■ **Record excerpts**:

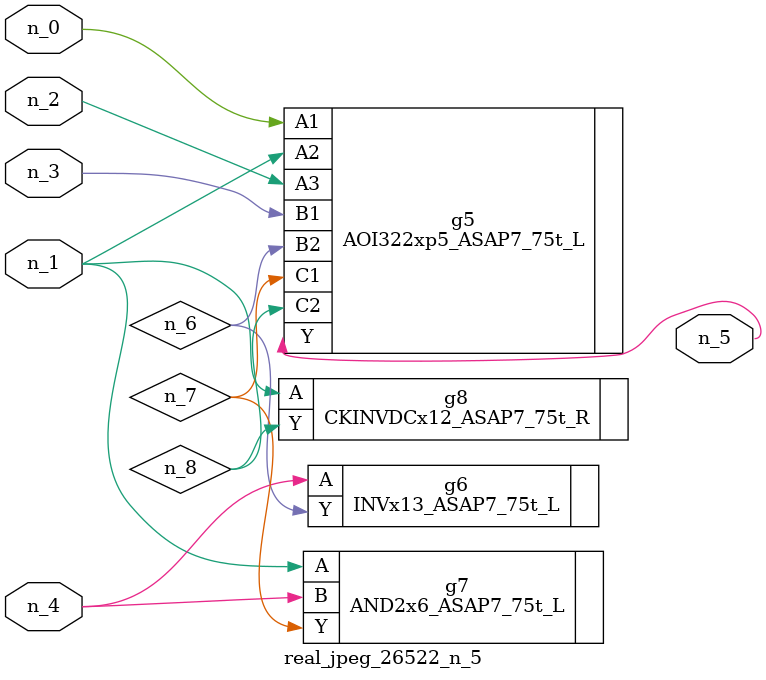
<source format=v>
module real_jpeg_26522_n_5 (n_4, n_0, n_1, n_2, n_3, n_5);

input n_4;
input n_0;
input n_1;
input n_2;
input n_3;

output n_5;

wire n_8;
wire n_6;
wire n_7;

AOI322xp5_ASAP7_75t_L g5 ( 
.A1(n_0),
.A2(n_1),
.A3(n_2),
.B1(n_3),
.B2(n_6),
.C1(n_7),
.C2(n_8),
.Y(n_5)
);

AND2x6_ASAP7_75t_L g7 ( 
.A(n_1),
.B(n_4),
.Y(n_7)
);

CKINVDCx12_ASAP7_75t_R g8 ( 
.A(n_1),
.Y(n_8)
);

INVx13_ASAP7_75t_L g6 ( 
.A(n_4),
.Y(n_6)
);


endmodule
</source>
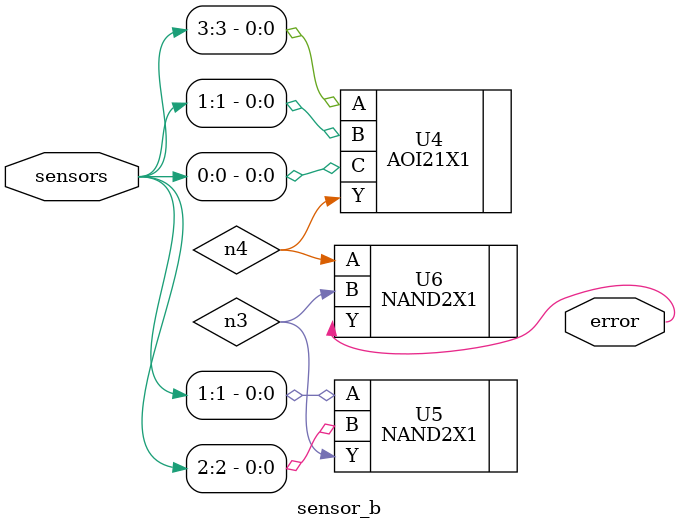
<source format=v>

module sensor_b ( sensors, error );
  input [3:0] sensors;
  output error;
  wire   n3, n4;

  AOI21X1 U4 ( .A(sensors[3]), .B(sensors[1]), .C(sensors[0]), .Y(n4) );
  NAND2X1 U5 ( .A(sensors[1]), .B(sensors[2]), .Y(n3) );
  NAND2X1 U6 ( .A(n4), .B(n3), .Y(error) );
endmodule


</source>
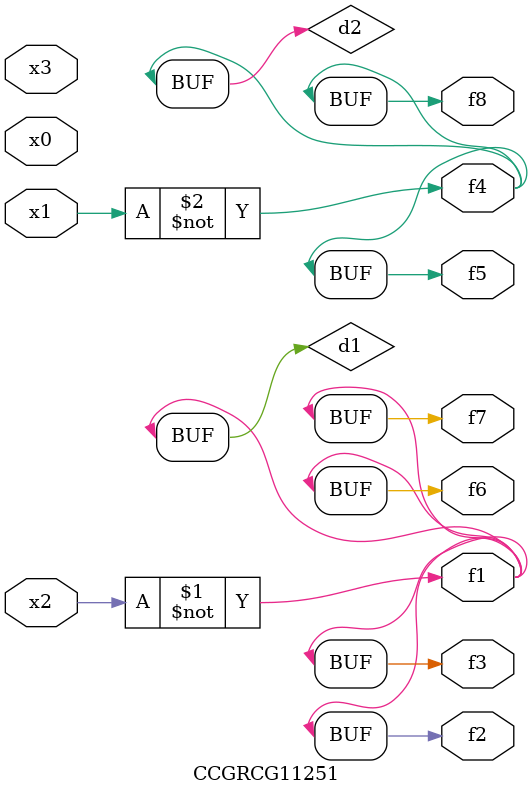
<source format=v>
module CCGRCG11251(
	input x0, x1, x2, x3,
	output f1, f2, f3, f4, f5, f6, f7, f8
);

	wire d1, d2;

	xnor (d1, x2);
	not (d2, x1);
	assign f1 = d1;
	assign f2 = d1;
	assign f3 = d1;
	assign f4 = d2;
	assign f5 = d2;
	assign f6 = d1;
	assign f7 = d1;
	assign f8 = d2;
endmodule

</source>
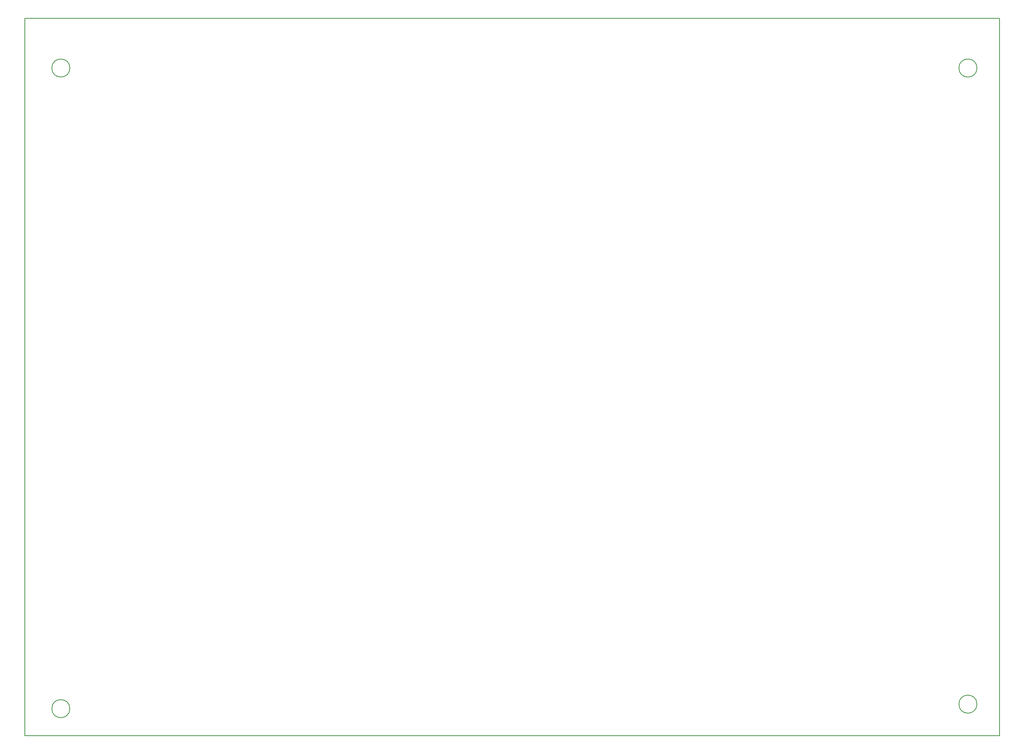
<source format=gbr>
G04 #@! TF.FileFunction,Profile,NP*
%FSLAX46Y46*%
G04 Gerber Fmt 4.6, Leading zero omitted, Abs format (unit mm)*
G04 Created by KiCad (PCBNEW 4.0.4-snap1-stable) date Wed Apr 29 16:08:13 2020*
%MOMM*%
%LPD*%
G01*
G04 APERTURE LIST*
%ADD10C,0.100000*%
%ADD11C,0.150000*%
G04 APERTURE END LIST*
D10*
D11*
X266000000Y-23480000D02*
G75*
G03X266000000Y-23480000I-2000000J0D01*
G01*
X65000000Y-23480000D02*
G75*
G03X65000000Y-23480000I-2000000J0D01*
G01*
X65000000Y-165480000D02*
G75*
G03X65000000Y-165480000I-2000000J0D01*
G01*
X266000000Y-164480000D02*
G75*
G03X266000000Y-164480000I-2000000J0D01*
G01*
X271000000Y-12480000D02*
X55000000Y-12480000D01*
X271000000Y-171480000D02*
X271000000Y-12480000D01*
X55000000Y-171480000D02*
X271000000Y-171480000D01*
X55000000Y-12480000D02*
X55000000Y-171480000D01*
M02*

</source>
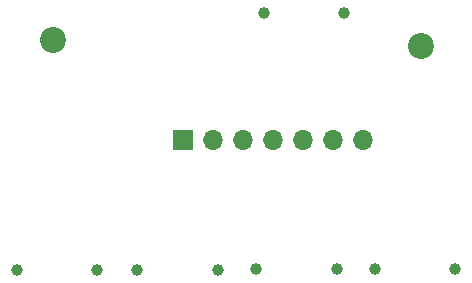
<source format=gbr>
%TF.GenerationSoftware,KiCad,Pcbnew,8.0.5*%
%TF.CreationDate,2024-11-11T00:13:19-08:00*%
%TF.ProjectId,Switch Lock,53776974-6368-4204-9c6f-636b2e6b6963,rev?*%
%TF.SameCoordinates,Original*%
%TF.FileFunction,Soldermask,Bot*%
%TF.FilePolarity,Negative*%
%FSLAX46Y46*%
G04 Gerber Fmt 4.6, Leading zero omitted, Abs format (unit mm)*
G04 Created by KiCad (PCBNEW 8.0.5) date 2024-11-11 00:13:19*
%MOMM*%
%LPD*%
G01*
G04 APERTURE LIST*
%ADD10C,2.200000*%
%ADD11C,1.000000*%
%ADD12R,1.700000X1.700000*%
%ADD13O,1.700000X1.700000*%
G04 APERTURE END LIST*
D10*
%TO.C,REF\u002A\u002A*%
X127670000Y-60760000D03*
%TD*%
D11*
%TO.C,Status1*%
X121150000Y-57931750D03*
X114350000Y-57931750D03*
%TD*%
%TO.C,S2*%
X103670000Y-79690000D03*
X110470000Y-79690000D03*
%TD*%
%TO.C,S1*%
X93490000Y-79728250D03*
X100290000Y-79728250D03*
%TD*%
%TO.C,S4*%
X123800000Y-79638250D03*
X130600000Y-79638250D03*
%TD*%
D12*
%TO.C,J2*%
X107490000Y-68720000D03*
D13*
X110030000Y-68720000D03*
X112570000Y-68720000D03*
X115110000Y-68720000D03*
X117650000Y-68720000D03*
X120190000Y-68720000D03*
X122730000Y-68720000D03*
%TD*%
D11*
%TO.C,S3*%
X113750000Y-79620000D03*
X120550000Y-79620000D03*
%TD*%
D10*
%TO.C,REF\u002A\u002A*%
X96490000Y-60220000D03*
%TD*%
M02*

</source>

■ **Job item**:
The lines above starting at the one that holds "G03X266000000Y-164480000I-2000000J0D01*" and ending at the one that holds "X120190000Y-68720000D03*" are to be written out exactly, ends included, and no pictures are to be copied.

■ **Response area**:
G03X266000000Y-164480000I-2000000J0D01*
G01*
X271000000Y-12480000D02*
X55000000Y-12480000D01*
X271000000Y-171480000D02*
X271000000Y-12480000D01*
X55000000Y-171480000D02*
X271000000Y-171480000D01*
X55000000Y-12480000D02*
X55000000Y-171480000D01*
M02*

</source>
<source format=gbr>
%TF.GenerationSoftware,KiCad,Pcbnew,8.0.5*%
%TF.CreationDate,2024-11-11T00:13:19-08:00*%
%TF.ProjectId,Switch Lock,53776974-6368-4204-9c6f-636b2e6b6963,rev?*%
%TF.SameCoordinates,Original*%
%TF.FileFunction,Soldermask,Bot*%
%TF.FilePolarity,Negative*%
%FSLAX46Y46*%
G04 Gerber Fmt 4.6, Leading zero omitted, Abs format (unit mm)*
G04 Created by KiCad (PCBNEW 8.0.5) date 2024-11-11 00:13:19*
%MOMM*%
%LPD*%
G01*
G04 APERTURE LIST*
%ADD10C,2.200000*%
%ADD11C,1.000000*%
%ADD12R,1.700000X1.700000*%
%ADD13O,1.700000X1.700000*%
G04 APERTURE END LIST*
D10*
%TO.C,REF\u002A\u002A*%
X127670000Y-60760000D03*
%TD*%
D11*
%TO.C,Status1*%
X121150000Y-57931750D03*
X114350000Y-57931750D03*
%TD*%
%TO.C,S2*%
X103670000Y-79690000D03*
X110470000Y-79690000D03*
%TD*%
%TO.C,S1*%
X93490000Y-79728250D03*
X100290000Y-79728250D03*
%TD*%
%TO.C,S4*%
X123800000Y-79638250D03*
X130600000Y-79638250D03*
%TD*%
D12*
%TO.C,J2*%
X107490000Y-68720000D03*
D13*
X110030000Y-68720000D03*
X112570000Y-68720000D03*
X115110000Y-68720000D03*
X117650000Y-68720000D03*
X120190000Y-68720000D03*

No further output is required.